À lire la synthèse des thèmes qui ont été débattus lors des assises nationales de la santé qui ont eu lieu en juin 2014, le problème du système de santé en Algérie est, fondamentalement, technique et c’est pourquoi que nos techniciens ont été appelés massivement à participer activement pour trouver les solutions appropriées.

Cette affirmation officielle était le sujet essentiel des exposés et débats durant les deux jours d’assises où il n’y avait de la place que pour les discours incantatoires, généraux et généreux, qui pèsent sans doute moins pour ce qu’ils énoncent, que pour ce qu’ils résonnent. «On a discuté de vraies solutions à des faux problèmes, des fausses solutions à de vrais problèmes, mais jamais de vraies solutions à de vrais problèmes.» m’a commenté dans un message un haut cadre participant à ces assises nationales de santé.

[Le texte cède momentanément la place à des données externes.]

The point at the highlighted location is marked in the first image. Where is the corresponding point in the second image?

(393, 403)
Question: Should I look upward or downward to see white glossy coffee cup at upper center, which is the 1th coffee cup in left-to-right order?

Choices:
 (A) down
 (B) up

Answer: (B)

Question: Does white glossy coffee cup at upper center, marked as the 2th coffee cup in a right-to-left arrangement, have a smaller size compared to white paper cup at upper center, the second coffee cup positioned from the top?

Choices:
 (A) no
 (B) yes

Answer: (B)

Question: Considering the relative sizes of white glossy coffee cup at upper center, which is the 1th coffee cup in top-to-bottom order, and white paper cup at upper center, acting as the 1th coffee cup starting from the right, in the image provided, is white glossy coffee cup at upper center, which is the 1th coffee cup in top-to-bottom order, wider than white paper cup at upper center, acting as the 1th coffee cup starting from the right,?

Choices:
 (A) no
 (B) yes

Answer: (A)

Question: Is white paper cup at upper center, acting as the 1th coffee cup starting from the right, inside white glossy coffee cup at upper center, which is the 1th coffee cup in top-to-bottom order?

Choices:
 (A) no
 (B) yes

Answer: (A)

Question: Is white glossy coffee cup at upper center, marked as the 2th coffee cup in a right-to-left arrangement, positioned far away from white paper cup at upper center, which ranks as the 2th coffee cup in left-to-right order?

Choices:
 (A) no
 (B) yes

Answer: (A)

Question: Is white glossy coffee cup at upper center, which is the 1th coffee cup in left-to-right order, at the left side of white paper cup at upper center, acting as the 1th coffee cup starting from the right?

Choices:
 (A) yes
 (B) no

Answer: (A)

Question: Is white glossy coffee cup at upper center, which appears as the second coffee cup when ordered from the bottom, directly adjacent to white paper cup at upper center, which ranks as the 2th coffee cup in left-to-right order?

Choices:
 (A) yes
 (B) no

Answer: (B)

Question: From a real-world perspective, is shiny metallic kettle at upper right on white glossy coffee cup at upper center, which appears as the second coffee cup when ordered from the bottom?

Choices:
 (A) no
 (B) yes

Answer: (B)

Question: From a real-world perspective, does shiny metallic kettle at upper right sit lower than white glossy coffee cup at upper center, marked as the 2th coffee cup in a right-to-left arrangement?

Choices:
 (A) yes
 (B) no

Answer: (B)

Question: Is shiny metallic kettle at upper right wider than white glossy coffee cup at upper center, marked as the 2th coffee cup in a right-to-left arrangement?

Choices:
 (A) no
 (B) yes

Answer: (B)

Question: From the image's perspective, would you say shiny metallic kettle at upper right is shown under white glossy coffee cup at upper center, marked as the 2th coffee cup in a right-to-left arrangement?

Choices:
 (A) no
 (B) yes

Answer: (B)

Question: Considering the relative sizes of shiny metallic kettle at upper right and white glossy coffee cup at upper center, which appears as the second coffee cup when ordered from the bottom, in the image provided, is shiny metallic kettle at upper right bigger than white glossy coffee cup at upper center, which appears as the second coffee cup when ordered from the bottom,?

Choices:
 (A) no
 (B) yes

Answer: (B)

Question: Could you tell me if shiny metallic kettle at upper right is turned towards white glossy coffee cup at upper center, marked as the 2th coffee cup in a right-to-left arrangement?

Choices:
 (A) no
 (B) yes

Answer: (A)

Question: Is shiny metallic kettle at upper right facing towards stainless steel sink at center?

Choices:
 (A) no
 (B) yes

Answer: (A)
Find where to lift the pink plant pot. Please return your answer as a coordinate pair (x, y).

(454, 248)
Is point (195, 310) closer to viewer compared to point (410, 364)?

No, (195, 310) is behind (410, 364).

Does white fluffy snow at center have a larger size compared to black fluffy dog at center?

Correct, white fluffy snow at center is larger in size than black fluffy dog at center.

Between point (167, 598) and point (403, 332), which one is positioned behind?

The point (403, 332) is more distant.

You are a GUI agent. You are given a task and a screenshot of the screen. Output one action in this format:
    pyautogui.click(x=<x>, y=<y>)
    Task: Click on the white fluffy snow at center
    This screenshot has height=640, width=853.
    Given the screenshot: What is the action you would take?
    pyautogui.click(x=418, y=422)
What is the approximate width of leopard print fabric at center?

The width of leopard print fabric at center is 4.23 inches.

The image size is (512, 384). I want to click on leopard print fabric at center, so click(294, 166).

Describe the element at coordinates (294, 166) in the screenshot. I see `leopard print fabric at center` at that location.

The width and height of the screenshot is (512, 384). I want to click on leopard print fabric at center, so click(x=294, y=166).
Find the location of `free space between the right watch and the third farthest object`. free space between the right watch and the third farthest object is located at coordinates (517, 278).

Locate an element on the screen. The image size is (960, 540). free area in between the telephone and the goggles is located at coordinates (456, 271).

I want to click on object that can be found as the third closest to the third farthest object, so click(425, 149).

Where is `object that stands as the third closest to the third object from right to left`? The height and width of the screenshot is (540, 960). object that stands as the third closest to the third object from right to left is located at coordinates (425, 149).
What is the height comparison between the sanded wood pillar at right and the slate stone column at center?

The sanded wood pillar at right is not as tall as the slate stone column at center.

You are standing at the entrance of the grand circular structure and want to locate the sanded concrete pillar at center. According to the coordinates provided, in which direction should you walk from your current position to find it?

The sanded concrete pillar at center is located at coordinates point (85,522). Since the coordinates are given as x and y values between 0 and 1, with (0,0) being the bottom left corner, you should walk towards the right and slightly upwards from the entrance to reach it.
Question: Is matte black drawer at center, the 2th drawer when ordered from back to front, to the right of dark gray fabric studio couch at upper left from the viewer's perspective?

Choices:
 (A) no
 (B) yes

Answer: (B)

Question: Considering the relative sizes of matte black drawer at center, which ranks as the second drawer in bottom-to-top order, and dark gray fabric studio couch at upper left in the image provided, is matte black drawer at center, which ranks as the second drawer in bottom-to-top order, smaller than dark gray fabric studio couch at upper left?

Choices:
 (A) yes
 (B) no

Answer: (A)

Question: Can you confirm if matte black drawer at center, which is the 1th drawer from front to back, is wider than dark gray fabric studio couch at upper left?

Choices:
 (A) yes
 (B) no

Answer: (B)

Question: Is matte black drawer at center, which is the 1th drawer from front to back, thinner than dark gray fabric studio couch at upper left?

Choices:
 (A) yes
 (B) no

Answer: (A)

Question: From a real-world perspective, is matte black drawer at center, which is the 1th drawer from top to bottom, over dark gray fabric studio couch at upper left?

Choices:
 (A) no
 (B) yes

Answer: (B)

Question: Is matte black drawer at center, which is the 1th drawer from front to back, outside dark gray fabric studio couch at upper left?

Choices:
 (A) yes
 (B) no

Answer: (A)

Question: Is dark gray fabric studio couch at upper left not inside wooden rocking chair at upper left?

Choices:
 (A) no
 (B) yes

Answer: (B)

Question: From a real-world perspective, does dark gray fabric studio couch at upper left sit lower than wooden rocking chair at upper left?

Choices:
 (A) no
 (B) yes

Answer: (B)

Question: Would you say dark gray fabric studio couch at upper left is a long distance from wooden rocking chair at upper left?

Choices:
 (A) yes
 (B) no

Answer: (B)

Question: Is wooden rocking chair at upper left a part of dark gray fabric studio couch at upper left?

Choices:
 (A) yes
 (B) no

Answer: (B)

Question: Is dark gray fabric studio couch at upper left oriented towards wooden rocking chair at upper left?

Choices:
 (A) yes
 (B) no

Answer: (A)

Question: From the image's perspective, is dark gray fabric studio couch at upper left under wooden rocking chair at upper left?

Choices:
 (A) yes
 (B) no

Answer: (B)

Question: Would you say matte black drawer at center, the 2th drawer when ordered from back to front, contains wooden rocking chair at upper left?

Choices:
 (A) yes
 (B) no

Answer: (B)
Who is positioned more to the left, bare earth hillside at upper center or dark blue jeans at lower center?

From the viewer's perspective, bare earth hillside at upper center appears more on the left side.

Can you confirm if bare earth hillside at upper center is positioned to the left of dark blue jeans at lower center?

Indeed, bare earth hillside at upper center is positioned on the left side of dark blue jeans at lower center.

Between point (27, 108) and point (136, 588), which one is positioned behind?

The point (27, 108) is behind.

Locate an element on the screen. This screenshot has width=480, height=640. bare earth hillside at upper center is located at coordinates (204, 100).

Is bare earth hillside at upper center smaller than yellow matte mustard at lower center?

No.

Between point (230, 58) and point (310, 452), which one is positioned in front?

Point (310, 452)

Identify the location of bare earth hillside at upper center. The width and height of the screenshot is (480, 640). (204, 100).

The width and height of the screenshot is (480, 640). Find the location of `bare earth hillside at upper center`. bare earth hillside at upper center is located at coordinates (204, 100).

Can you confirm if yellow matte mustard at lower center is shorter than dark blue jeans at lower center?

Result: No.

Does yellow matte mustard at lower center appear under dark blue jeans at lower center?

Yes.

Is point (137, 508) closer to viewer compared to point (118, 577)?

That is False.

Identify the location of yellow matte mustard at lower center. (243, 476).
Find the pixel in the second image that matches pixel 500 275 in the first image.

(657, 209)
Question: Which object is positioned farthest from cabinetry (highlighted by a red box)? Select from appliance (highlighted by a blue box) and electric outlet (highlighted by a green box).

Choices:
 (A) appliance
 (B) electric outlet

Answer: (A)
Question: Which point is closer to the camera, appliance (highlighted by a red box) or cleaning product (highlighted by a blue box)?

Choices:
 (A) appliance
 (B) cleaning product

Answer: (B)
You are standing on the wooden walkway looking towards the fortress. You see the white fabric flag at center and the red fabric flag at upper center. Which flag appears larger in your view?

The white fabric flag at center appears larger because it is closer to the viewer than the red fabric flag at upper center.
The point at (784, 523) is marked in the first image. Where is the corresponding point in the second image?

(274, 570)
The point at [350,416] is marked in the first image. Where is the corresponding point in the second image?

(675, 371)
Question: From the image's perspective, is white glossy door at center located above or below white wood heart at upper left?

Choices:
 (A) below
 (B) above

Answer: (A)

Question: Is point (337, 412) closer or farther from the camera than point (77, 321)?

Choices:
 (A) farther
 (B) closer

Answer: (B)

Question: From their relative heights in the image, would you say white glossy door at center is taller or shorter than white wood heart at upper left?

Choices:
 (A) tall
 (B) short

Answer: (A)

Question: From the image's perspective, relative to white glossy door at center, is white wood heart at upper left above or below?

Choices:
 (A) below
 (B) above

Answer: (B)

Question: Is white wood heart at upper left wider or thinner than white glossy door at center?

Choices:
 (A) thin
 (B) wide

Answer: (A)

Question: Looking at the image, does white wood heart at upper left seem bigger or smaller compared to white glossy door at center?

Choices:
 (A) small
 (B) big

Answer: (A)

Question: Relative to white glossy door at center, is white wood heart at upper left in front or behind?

Pourtant, l’Algérie possède tous les atouts pour un système de santé efficient. Mais hélas un amateurisme déplorable et un manque de rigueur à la limite de la complicité n’offrent plus d’alternative crédible à un système déroutés, faute d’une vision claire, de compétence et d’une volonté d’aller de l’avant. En d’autres termes, tout se passe et se fait comme un véritable pilotage à vue.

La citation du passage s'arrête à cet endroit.